* _EXERCISE GOAL_:
Below is a block of entries, which should be copied verbatim apart from the pictures.

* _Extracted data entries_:

- - -

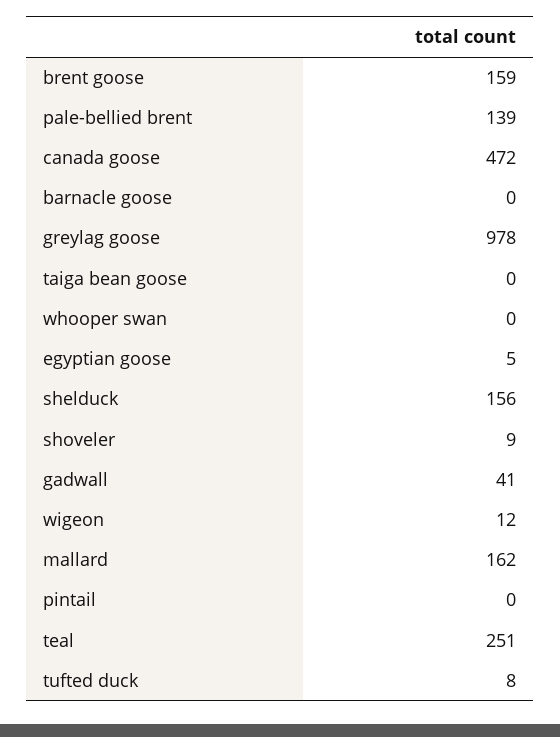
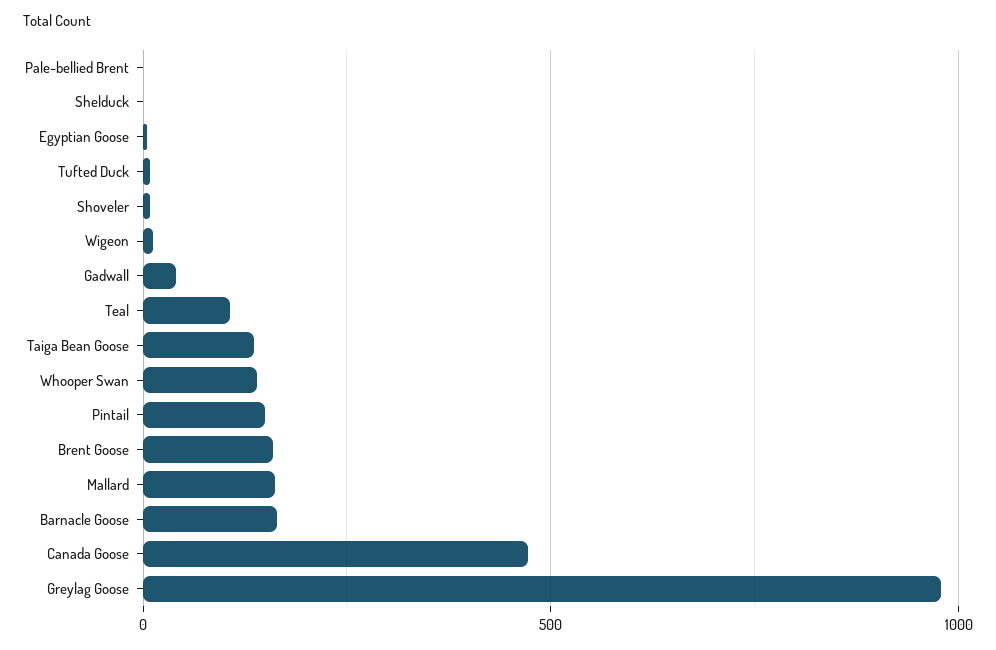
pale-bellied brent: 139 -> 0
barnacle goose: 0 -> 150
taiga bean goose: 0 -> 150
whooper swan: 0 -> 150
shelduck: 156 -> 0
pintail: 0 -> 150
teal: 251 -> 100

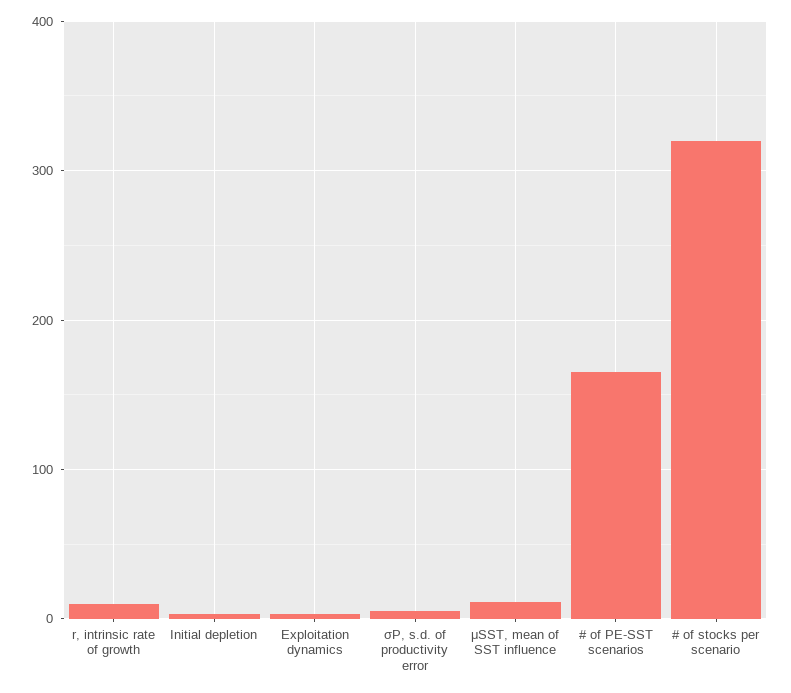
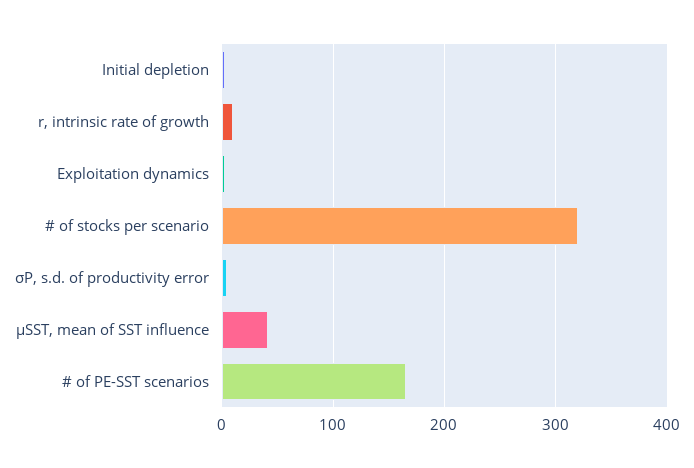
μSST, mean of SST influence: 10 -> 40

- - -

* _ANSWER TO THIS EXERCISE_:
pale-bellied brent: 139 -> 0
barnacle goose: 0 -> 150
taiga bean goose: 0 -> 150
whooper swan: 0 -> 150
shelduck: 156 -> 0
pintail: 0 -> 150
teal: 251 -> 100

μSST, mean of SST influence: 10 -> 40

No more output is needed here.